Pour limiter les dérives, plusieurs systèmes de vérification sont désormais utilisés : des points de contrôle électroniques répartis le long du parcours, l’analyse des données de passage, des balises GPS sur certaines catégories ainsi que des contrôles réguliers du matériel obligatoire. Malgré ces dispositifs, une course comme la Transgrancanaria reste un défi logistique, car elle traverse toute l’île sur plus de cent kilomètres et emprunte de nombreuses zones naturelles où il est tout simplement impossible de surveiller chaque portion du tracé.
Dans ce contexte, l’édition 2026 s’annonce particulièrement suivie. La présence d’un plateau élite composé de certains des meilleurs traileurs du monde — Jon Albon, Tom Evans ou Pau Capell notamment — donnera très vite une première indication sur l’état de forme des grands favoris de la saison.
Placée très tôt dans le calendrier international, la Transgrancanaria est souvent utilisée comme un véritable test par les athlètes qui visent les grands ultras de l’été, notamment la Western States ou l’UTMB. Les performances réalisées sur l’île des Canaries permettent généralement de mesurer le niveau des coureurs après l’hiver et d’esquisser les premières hiérarchies de la saison.

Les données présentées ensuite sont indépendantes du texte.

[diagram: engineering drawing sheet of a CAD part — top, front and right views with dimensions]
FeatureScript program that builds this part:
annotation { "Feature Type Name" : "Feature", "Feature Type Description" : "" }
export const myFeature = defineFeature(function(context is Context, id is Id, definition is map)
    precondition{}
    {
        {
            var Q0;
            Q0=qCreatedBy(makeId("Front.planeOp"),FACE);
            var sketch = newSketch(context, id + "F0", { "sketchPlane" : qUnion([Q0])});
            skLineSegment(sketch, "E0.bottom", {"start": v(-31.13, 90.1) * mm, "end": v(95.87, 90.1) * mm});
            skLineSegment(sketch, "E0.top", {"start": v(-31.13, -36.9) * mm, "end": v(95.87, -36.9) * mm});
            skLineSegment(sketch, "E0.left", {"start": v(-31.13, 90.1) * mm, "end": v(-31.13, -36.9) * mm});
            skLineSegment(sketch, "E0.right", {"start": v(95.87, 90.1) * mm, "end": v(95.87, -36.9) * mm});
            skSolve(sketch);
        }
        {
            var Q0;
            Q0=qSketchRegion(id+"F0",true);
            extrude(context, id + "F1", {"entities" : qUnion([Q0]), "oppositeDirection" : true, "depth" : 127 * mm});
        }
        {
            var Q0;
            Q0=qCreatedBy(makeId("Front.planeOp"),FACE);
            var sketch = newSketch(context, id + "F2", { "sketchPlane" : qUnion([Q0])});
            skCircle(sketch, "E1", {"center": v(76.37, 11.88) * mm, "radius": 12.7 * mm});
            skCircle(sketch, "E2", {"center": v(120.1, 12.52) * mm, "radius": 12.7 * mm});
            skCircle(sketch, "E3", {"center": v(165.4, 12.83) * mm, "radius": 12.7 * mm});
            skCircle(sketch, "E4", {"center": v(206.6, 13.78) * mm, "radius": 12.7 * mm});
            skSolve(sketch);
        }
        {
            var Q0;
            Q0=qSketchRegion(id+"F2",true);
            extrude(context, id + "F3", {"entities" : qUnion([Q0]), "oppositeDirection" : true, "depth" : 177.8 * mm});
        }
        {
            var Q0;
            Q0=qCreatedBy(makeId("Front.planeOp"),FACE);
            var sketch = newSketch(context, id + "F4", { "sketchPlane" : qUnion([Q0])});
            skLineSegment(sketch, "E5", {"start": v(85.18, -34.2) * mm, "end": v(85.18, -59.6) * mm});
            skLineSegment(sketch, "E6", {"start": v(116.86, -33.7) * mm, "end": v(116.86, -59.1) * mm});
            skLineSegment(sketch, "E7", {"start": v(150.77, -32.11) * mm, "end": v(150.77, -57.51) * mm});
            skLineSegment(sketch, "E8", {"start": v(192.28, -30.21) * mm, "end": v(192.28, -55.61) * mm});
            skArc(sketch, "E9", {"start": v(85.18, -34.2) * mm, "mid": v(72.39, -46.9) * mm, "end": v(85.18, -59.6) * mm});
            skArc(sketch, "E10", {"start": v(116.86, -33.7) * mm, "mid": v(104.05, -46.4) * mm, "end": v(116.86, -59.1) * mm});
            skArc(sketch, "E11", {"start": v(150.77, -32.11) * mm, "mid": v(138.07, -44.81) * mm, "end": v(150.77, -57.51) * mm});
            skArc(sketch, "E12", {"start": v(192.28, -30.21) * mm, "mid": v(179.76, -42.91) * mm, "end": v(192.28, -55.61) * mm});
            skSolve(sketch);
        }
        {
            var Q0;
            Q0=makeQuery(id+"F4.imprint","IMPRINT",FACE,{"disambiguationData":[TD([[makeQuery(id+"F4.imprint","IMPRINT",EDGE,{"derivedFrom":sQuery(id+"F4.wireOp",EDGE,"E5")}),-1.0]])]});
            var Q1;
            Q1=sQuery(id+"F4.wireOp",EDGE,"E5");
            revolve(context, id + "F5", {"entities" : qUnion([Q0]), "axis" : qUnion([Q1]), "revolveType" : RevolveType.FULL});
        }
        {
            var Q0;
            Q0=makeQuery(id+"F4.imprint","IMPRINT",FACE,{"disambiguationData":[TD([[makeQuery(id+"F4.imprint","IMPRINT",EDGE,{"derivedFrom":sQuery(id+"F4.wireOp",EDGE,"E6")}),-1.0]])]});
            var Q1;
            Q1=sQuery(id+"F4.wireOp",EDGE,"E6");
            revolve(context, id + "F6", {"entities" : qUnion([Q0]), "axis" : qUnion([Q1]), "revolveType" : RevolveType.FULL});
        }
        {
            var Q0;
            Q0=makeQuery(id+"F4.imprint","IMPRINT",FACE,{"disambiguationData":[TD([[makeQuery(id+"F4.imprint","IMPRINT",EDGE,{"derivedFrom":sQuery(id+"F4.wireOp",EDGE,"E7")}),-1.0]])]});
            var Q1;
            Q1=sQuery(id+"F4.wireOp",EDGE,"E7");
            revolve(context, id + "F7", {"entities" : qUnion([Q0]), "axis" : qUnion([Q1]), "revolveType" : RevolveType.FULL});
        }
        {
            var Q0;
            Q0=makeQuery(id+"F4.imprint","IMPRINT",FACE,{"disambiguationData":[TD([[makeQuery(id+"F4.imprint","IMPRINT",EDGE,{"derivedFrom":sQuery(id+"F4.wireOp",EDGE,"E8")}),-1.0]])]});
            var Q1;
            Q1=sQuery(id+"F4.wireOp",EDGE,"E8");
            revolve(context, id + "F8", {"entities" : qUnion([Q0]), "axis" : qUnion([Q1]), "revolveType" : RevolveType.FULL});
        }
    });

Mais les épisodes passés rappellent aussi une réalité du trail longue distance : sur des parcours de plus de cent kilomètres traversant des espaces naturels ouverts, le contrôle absolu est pratiquement impossible. Dans ces conditions, le respect du parcours et des règles reste avant tout une responsabilité individuelle, ce qui explique pourquoi l’intégrité sportive occupe une place centrale dans la culture de l’ultra-trail.
Lorsque les frontales s’allumeront ce vendredi soir sur la plage de Las Canteras, la saison européenne des ultras sera officiellement lancée. Et comme souvent en trail, la bataille sportive se jouera autant dans les jambes que dans la capacité des coureurs à respecter l’intégrité de la course.